◆ **Exercise prompt**:
Reproduce every one of the records below word for word, omitting the pictures.

##### Source information #####

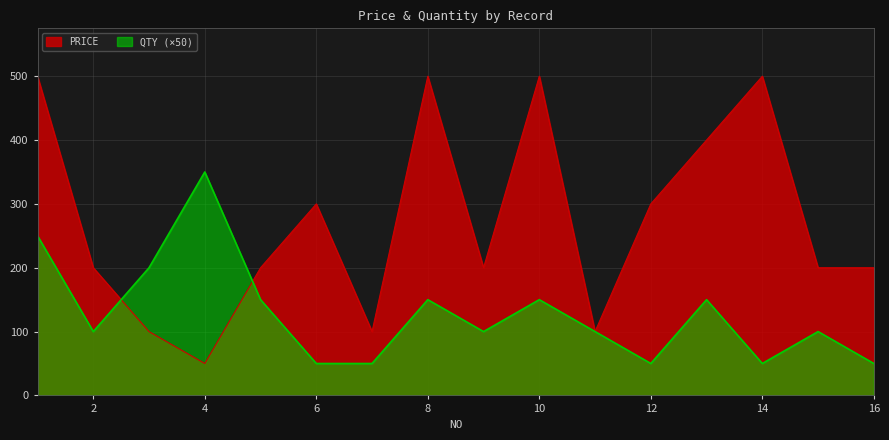

At how many categories does at least one series exceed 201?

8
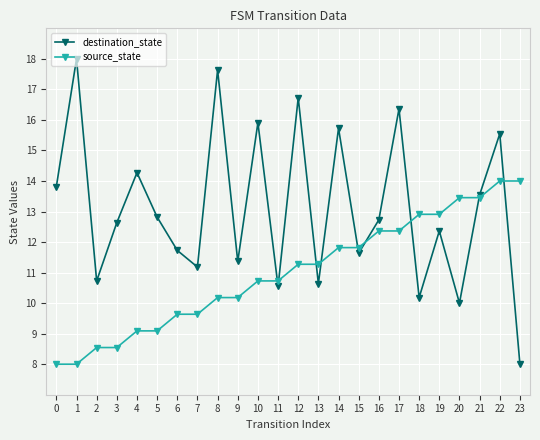

How many values in the destination_state series exceed 12?

14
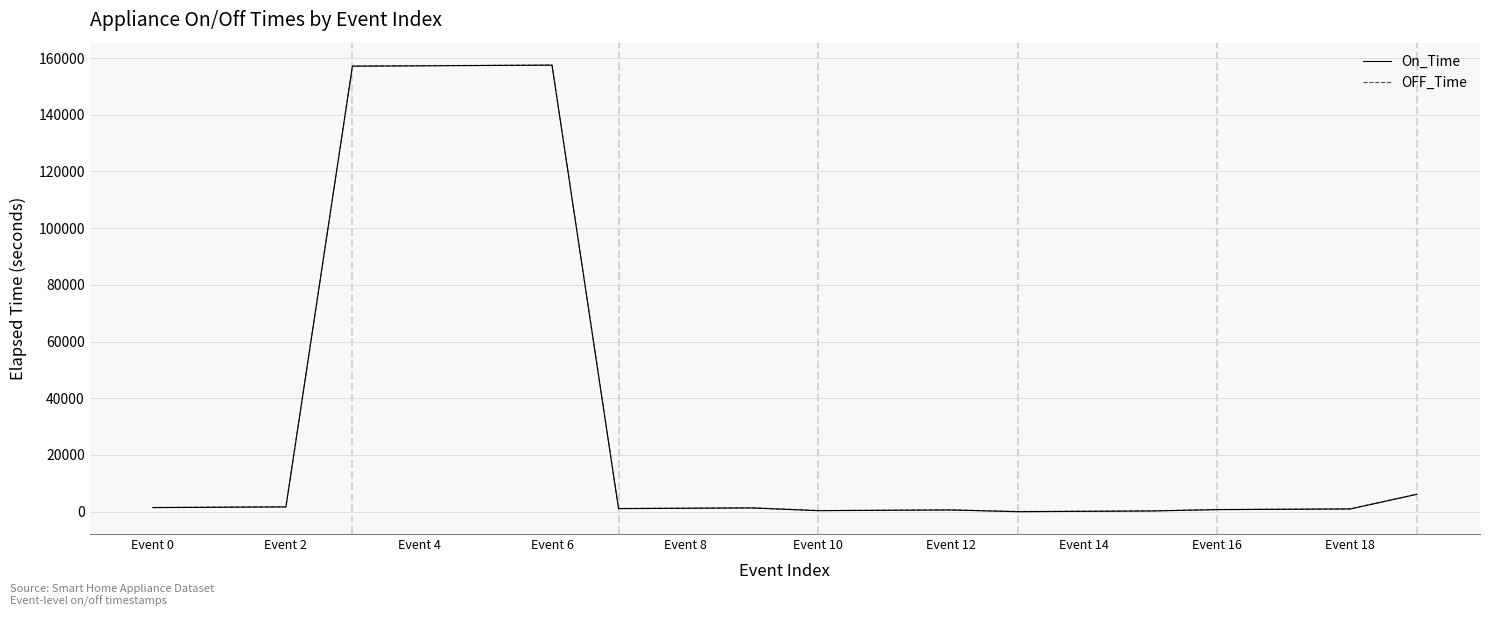

What is the maximum value for OFF_Time?

157560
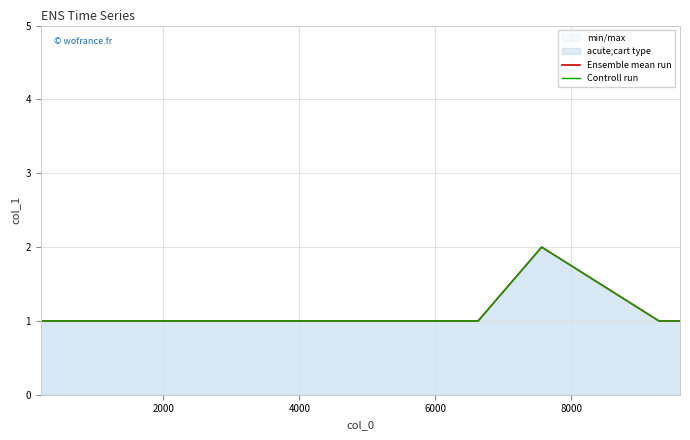

True or false: Controll run has a value of 3 at 8000.

False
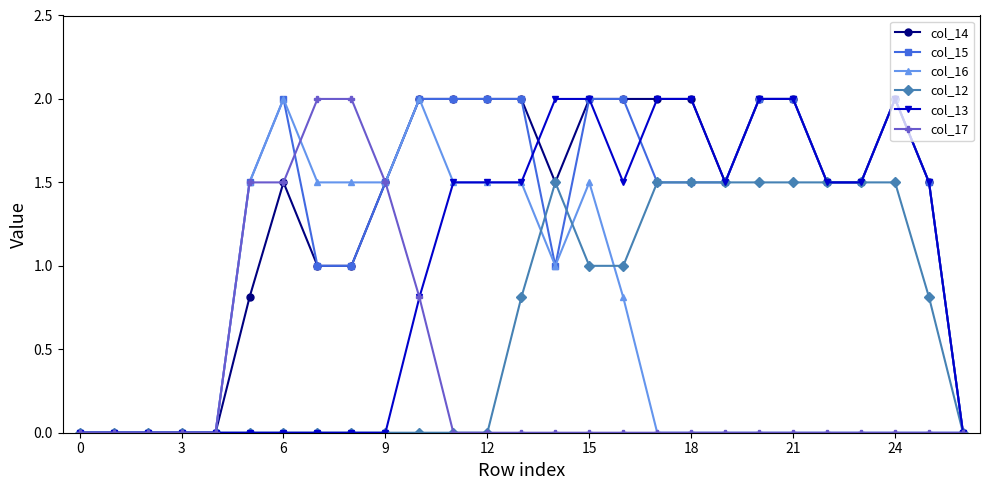

What is the highest value of the col_14 series?

2.0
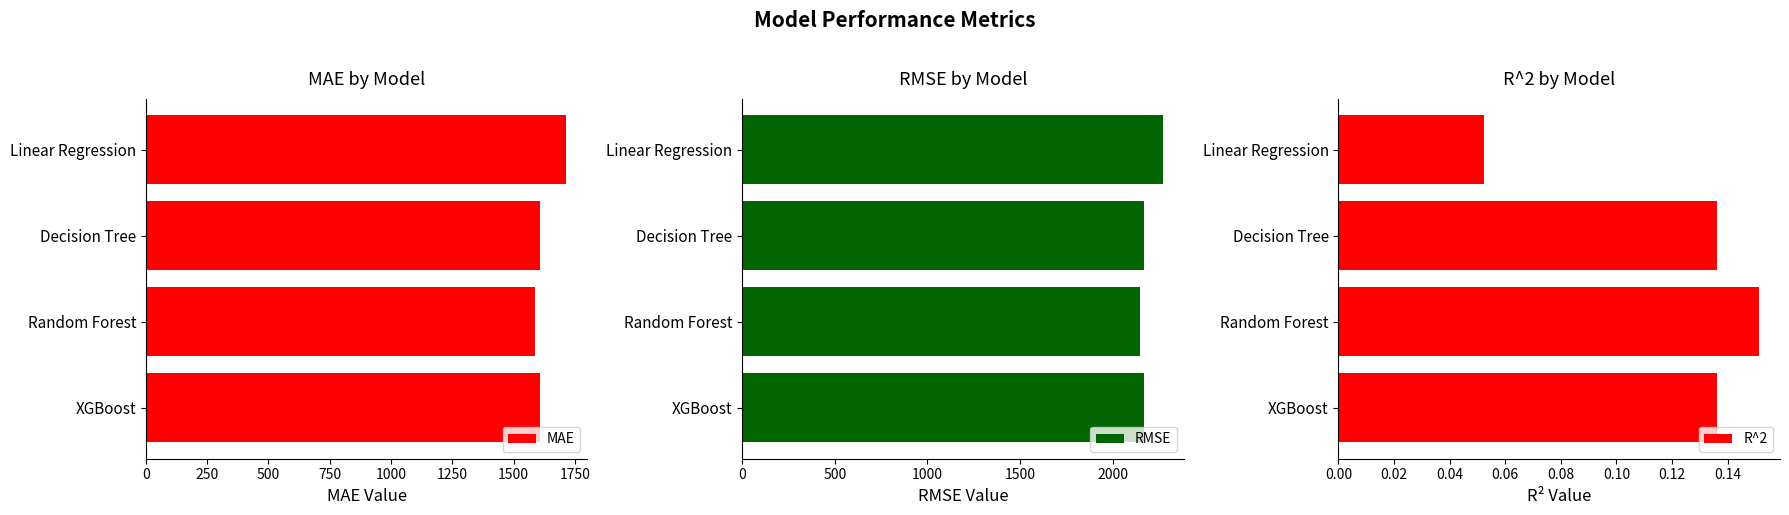

The value of MAE at XGBoost is 1606.7. True or false?

True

#####

◆ **Result below**:
At how many categories does at least one series exceed 201?

8

How many values in the destination_state series exceed 12?

14

What is the maximum value for OFF_Time?

157560

True or false: Controll run has a value of 3 at 8000.

False

What is the highest value of the col_14 series?

2.0

The value of MAE at XGBoost is 1606.7. True or false?

True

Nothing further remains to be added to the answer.